Elizaveta Kuryanovich: Danke! Spasibo! – lyrisch.e poeziy.a. Frankfurt a.M. (Größenwahn Verlag) 2019. 110 Seiten. 16,90 Euro.

Die Abstände zwischen den Wörtern und Sprachen


„Lass uns die Abstände
zwischen den Wörtern
betrachten.
Was geschieht da?

Im Text sind sie immer gleich,
im Leben nicht.“

Elizaveta Kuryanovich ist (laut ihrer Vita) schon viel in der Welt herumgekommen und lebt derzeit in Frankfurt am Main. Ihr erster Gedichtband „Danke! Spasibo! lyrisch.e-poeziy.a“ ist ein bunter Mix und kommt sowohl mit einem Vorwort als auch einem Nachwort daher (von Jan Krasni bzw. Aleksey Porvin), in denen die kulturellen und sprachlichen Wurzeln bzw. Verfahren der Gedichte gut offengelegt werden  – was soll man da als Rezensent noch leisten?!

Nun, ich kann zumindest kurz ein paar der Vorzüge dieses Bandes umreißen. Wie im Nachwort angesprochen, arbeiten einige der Gedichte (vor allem in den ersten beiden Kapiteln des Bandes) mit Gegensätzen und Eigenheiten von Kulturen und Sprachen. Da wird zum Beispiel in einem Gedicht aus dem zweiten Kapitel (in dem es vor allem um Orte in Frankfurt geht) der Blick zweier Personen auf den Main beschrieben und wie die Beschreibungen des Gesehenen durch die kulturellen Hintergründe voneinander abweichen.

BEREITGESTELLTE DATENSÄTZE -
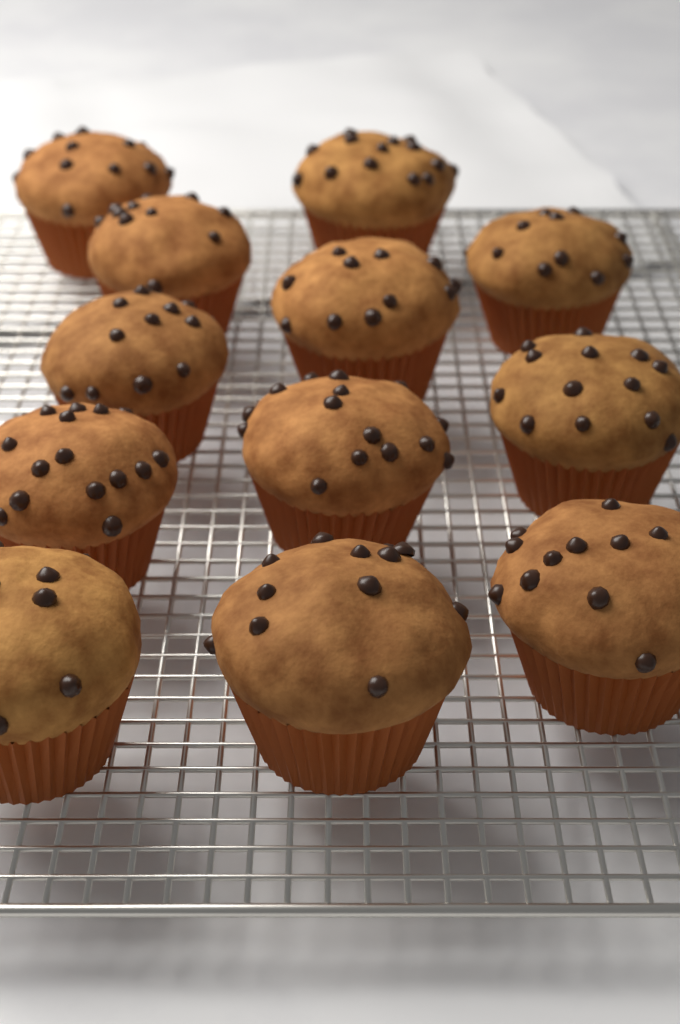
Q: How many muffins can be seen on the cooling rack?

---

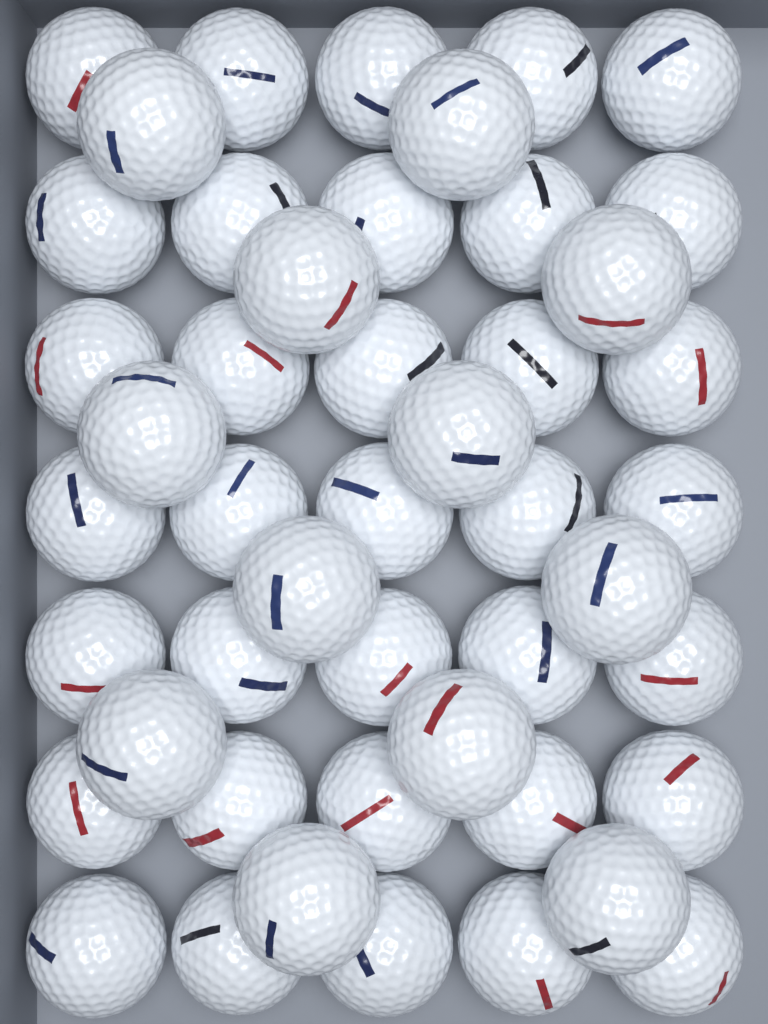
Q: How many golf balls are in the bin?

AUFGABE -
Ändere im Text zum Gedichtband den Abschnitt, der mit den Worten „Elizaveta Kuryanovich: Danke!“ beginnt und mit „betrachten.“ endet, indem du „Abstände“ durch „Zwischenräume“ ersetzt. Gib den geänderten Abschnitt vollständig wieder.

FERTIGE ANTWORT -
Elizaveta Kuryanovich: Danke! Spasibo! – lyrisch.e poeziy.a. Frankfurt a.M. (Größenwahn Verlag) 2019. 110 Seiten. 16,90 Euro.

Die Zwischenräume zwischen den Wörtern und Sprachen


„Lass uns die Zwischenräume
zwischen den Wörtern
betrachten.